• **Task prompt**
Rewrite the lines from the one containing "left elbow: (876, 304, 26)" through the end of the records, both included, substituting "Subject at" for "Person at" and changing nothing else. Give only those lines.

(Keypoint coordinate data)
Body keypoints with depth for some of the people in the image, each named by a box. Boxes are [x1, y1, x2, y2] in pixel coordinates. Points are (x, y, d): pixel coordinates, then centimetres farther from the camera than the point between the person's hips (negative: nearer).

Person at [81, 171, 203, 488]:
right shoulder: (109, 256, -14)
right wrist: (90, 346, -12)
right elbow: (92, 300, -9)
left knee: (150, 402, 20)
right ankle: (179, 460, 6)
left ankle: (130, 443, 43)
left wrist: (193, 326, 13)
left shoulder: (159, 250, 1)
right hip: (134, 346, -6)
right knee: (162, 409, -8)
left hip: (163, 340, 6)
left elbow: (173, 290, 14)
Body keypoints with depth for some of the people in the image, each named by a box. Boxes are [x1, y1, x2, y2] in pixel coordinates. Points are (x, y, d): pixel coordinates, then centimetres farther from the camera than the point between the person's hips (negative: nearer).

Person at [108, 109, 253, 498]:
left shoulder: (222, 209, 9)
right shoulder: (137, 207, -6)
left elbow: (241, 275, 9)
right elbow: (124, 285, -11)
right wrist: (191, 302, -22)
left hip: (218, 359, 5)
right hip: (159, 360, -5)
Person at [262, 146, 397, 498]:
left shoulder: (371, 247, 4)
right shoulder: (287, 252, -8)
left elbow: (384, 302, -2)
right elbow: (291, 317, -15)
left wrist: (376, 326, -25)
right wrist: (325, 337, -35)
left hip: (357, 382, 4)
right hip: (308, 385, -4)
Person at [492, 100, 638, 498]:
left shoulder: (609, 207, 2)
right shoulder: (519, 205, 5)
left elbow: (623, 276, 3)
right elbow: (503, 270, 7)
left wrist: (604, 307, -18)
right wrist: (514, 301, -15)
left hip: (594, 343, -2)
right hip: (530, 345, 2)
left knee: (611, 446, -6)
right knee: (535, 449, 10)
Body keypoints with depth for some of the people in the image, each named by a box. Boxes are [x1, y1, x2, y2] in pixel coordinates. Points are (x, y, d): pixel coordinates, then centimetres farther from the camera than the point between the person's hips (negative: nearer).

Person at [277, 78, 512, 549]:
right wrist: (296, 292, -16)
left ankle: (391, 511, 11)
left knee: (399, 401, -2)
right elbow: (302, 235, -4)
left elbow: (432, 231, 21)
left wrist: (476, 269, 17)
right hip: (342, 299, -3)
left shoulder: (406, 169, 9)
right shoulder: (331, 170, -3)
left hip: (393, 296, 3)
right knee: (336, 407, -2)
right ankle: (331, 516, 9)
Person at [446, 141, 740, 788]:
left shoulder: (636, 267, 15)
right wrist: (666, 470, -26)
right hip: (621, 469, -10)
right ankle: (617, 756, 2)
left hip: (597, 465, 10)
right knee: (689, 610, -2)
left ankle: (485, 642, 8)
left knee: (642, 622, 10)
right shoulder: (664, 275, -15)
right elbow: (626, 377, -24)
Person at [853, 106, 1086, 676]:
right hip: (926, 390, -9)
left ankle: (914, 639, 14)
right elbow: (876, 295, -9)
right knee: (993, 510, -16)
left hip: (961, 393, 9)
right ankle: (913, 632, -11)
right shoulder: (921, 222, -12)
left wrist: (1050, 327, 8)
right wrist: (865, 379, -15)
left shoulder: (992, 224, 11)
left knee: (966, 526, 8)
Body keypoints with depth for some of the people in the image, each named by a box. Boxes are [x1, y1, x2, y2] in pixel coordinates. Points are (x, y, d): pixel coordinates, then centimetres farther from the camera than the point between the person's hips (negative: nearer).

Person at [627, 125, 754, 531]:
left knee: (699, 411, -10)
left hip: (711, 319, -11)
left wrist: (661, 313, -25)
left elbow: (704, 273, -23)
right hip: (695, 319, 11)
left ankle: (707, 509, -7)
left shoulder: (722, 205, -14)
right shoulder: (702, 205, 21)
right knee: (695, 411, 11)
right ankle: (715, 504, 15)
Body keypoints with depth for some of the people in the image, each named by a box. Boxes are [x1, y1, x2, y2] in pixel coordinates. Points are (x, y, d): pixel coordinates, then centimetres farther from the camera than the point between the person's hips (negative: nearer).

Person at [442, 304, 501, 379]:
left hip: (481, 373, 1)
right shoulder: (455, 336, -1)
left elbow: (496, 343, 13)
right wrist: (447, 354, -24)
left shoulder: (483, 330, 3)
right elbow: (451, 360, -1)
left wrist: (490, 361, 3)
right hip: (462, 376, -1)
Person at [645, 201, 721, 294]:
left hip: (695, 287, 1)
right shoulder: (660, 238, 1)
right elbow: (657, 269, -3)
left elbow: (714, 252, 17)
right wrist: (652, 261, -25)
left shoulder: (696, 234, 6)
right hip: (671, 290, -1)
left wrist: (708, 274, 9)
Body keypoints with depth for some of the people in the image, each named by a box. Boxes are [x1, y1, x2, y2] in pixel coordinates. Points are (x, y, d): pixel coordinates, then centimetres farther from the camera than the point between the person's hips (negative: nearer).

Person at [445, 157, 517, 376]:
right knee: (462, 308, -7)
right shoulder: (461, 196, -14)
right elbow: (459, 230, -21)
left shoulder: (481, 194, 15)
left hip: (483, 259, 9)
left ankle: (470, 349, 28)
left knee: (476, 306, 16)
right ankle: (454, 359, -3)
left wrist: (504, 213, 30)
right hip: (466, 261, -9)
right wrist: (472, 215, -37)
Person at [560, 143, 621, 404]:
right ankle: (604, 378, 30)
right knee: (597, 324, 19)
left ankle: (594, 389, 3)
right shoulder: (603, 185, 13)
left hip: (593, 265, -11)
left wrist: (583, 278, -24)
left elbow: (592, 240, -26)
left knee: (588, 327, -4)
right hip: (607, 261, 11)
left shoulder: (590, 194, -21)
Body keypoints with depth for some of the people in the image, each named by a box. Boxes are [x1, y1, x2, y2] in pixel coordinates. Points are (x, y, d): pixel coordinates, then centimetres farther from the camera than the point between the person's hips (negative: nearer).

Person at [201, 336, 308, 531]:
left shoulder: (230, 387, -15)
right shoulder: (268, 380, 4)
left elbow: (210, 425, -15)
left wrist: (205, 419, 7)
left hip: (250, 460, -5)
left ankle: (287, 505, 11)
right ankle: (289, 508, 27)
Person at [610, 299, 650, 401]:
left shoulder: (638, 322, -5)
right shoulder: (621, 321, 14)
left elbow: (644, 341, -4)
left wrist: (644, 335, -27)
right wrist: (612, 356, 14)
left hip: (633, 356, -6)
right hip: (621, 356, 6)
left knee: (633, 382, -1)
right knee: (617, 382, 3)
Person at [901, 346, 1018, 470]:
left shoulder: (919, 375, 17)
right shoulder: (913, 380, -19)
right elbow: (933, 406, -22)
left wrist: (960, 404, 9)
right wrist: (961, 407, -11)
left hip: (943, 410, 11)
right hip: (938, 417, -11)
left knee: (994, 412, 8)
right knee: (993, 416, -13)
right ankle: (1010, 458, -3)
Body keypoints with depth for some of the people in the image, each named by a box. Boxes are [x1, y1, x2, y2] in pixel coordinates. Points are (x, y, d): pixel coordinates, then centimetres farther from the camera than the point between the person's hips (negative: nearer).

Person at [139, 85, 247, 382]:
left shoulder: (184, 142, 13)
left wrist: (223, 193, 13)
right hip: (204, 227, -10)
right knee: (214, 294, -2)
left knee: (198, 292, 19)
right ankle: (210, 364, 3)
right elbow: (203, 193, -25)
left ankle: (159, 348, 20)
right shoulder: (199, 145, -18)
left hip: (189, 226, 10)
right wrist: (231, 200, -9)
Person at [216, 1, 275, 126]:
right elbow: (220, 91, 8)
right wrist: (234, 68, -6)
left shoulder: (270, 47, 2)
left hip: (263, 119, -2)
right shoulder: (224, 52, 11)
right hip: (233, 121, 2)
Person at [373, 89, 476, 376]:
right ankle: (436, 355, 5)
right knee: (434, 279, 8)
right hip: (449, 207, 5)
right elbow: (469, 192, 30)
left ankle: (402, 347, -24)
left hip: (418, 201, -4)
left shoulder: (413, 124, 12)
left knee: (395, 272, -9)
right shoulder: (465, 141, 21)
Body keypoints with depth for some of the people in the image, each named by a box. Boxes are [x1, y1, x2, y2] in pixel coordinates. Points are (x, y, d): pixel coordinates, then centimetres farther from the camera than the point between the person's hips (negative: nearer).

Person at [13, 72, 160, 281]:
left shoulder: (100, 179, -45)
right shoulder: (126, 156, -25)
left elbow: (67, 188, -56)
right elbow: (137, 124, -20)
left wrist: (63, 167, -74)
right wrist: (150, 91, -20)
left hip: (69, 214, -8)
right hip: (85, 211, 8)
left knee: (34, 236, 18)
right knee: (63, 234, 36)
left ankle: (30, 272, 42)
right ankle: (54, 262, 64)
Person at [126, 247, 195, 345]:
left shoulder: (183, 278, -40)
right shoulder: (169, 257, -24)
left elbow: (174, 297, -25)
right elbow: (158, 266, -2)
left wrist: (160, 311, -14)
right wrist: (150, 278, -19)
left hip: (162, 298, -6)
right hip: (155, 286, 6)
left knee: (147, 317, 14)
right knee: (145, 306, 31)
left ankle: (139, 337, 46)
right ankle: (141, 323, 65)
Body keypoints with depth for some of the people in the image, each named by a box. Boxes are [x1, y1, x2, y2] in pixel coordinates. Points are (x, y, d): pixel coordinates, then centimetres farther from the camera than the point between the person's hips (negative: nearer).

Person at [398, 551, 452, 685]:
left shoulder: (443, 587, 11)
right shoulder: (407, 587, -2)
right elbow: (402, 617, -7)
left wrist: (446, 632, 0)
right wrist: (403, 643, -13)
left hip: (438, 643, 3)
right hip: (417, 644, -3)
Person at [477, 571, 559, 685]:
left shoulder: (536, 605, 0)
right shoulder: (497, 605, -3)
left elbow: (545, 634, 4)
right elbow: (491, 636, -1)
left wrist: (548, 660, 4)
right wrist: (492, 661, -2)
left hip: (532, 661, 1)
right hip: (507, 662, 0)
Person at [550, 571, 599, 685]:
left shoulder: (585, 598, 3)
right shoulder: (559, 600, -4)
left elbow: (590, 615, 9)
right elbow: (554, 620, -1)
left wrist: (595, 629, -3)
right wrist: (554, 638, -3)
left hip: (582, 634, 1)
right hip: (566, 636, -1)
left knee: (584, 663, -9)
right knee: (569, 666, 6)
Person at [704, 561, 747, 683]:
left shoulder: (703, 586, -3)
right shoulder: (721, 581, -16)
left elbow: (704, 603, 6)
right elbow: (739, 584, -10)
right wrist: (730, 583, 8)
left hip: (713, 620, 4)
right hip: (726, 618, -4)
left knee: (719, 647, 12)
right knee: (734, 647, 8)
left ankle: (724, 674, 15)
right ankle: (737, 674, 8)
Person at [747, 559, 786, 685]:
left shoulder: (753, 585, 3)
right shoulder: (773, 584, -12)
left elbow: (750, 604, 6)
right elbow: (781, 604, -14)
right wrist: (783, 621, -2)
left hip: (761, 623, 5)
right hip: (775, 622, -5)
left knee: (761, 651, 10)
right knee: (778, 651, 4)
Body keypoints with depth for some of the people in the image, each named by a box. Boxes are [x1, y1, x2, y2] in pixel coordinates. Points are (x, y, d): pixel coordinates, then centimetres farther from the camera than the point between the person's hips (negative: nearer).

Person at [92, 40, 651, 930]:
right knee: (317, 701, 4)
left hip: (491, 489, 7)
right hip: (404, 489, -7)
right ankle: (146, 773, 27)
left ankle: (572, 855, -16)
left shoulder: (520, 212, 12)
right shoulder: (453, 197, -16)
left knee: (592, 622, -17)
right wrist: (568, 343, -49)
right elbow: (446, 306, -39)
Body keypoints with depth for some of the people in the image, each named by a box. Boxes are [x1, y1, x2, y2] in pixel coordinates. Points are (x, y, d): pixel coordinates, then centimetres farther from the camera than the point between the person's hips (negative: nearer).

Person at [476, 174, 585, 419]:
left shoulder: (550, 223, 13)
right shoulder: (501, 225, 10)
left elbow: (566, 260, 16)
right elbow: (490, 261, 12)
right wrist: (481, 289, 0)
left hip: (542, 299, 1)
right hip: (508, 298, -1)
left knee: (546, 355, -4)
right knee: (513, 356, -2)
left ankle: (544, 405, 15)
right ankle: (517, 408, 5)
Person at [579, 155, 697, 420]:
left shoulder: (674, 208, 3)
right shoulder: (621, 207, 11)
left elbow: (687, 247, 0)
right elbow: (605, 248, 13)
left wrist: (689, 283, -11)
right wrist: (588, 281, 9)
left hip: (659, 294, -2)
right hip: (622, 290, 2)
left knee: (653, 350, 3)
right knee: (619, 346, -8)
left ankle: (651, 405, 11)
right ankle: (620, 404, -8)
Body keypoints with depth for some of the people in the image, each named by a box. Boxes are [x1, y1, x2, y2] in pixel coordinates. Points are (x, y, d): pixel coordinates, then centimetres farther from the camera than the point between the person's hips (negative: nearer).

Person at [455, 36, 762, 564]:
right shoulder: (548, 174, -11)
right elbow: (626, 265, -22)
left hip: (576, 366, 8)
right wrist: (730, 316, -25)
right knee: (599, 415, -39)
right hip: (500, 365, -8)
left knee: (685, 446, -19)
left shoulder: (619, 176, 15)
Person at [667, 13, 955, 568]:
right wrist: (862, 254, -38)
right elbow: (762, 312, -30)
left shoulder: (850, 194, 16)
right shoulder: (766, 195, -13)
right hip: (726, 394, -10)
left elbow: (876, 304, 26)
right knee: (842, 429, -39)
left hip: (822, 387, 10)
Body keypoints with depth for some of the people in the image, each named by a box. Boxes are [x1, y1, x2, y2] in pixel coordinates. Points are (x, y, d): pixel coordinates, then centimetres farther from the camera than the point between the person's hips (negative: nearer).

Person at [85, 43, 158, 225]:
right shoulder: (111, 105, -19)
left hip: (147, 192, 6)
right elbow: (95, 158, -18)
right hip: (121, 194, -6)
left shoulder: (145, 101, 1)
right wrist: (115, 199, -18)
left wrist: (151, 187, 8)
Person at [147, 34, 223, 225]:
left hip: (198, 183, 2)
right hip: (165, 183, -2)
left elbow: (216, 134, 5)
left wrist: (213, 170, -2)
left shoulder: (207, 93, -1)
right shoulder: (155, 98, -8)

• **Response area**
left elbow: (876, 304, 26)
right knee: (842, 429, -39)
left hip: (822, 387, 10)
Body keypoints with depth for some of the people in the image, each named by a box. Boxes are [x1, y1, x2, y2] in pixel coordinates. Points are (x, y, d): pixel coordinates, then centimetres farther from the camera than the point between the person's hips (negative: nearer).

Subject at [85, 43, 158, 225]:
right shoulder: (111, 105, -19)
left hip: (147, 192, 6)
right elbow: (95, 158, -18)
right hip: (121, 194, -6)
left shoulder: (145, 101, 1)
right wrist: (115, 199, -18)
left wrist: (151, 187, 8)
Subject at [147, 34, 223, 225]:
left hip: (198, 183, 2)
right hip: (165, 183, -2)
left elbow: (216, 134, 5)
left wrist: (213, 170, -2)
left shoulder: (207, 93, -1)
right shoulder: (155, 98, -8)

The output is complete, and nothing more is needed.